5. Considerações finais
Em decorrência da consolidação da Pós-graduação em Educação no Brasil e à medida que a competição no campo se acirra, as redes nacionais de pesquisa em Educação se articulam e se institucionalizam. Neste sentido, dados a respeito do fomento à pesquisa em Educação, como a bolsa produtividade em Pesquisa (PQ), como incremento da produção científica, puderam informar mais sobre as características da consolidação e diversificação da pesquisa e da pós-graduação em Educação no Brasil, e sobre os efeitos que o fomento à pesquisa em Educação, no âmbito do CNPq, promoveu nesse contexto.
Tudo indica que os dados do fomento à pesquisa, em conjunto com os dados constantes da Plataforma Lattes, permitiram-nos apresentar o perfil dos pesquisadores bolsistas da área de educação e o esforço em observar a agência citada como espaço de disputa, mas prioritariamente, verificar o ethos na análise histórica do financiamento aos pesquisadores de determinada área do conhecimento.
Observou-se que o CNPq que se estrutura hoje, por meio de sua composição normativa, de sua estrutura decisória, de suas práticas e processos de avaliação, tende a favorecer e a reforçar a concentração de investimentos (recursos financeiros à pesquisa e bolsas de produtividade em pesquisa) em determinados temas e problemas de pesquisa que ocupam posições de domínio no campo da Educação por décadas.
O processo de estruturação e reestruturação do CNPq evidencia certo conservadorismo que pode ser entendido como dificuldade ou impossibilidade de desenvolver novos processos e práticas mais inclusivas do ponto de vista do desenvolvimento equânime da base científica e tecnológica do país, e, também, de beneficiar temas e problemas que não têm logrado sucesso na obtenção de recursos.
Já que a área de Educação no âmbito do CNPq constitui desde 1985 um comitê específico formado apenas por assessores dessa área do conhecimento, o que em tese, além de possibilitar a captação de recursos permite que as solicitações sejam examinadas e discutidas em conjunto e garante um processo de decisão colegiada, por consenso ou votação.

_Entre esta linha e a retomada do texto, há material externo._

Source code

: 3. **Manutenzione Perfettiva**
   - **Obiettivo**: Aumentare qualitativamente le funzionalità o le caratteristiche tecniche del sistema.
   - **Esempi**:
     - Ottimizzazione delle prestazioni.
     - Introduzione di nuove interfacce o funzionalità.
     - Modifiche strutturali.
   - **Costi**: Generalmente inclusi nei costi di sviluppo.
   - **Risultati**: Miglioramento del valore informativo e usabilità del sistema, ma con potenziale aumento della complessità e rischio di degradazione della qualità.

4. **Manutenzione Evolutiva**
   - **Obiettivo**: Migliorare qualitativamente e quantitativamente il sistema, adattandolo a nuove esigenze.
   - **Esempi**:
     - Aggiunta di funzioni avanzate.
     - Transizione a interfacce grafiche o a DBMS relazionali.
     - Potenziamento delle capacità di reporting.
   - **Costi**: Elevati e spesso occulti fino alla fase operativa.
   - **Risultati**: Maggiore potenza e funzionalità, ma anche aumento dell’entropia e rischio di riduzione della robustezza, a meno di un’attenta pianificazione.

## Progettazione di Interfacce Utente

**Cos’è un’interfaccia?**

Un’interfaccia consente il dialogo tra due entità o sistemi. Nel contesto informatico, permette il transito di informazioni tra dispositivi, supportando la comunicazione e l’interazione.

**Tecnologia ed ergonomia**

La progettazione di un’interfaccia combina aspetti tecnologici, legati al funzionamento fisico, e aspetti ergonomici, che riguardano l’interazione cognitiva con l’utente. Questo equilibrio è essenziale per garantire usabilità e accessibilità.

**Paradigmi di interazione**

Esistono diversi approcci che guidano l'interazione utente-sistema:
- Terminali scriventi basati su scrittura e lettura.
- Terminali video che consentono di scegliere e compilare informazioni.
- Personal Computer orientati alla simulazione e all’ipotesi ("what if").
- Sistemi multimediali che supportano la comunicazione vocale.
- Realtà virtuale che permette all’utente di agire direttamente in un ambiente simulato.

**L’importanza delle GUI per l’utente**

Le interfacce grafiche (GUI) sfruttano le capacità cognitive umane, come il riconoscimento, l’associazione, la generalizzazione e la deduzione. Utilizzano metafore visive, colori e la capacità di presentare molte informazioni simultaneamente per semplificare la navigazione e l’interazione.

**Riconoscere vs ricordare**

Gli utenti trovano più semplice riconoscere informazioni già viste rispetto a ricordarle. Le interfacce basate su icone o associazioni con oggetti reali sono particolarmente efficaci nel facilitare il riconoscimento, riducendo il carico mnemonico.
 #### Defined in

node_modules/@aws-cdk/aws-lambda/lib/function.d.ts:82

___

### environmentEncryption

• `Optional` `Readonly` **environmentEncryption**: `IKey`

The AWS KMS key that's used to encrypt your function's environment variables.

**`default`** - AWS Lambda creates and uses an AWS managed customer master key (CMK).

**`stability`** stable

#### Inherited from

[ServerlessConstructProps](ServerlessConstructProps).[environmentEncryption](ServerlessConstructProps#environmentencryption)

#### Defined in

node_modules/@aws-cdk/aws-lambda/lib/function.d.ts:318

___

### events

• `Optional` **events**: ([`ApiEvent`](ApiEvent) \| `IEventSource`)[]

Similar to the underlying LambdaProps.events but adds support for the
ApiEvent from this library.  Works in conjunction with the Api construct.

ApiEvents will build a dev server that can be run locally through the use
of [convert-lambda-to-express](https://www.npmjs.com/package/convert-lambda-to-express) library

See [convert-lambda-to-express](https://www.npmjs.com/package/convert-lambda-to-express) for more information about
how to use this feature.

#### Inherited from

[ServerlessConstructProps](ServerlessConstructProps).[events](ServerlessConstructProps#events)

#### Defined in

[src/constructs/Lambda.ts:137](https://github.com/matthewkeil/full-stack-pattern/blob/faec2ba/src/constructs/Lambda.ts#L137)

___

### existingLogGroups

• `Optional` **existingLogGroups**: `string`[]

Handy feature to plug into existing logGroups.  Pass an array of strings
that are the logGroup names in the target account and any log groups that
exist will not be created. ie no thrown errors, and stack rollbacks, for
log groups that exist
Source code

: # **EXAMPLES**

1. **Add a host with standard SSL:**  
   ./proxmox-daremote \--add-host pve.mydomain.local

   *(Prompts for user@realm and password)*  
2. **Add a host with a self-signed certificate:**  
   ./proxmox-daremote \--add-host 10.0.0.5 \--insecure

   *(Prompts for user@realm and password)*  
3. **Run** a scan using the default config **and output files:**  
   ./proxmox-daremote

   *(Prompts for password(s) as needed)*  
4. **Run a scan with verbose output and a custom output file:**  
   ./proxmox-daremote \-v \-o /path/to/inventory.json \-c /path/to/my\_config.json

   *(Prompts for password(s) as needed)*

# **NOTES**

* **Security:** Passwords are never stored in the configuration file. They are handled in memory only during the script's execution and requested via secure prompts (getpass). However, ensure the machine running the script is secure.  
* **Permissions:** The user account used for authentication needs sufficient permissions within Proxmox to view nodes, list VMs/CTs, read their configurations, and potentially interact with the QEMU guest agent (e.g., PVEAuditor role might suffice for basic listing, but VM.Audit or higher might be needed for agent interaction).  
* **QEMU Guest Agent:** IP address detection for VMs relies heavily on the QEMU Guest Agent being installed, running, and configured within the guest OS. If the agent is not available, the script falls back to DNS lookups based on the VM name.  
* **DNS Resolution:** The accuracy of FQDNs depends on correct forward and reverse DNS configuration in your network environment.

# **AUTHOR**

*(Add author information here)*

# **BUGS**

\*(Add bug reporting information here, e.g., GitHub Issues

Contudo, ficam questões postas para novas investigações e reflexão acadêmica: quais os fatores que não permitiram a definição de alternativas para o fomento à pesquisa, quanto ao estabelecimento de prioridades ou agendas de pesquisa que possibilite a democratização do acesso e o incentivo a novos pesquisadores do campo da Educação?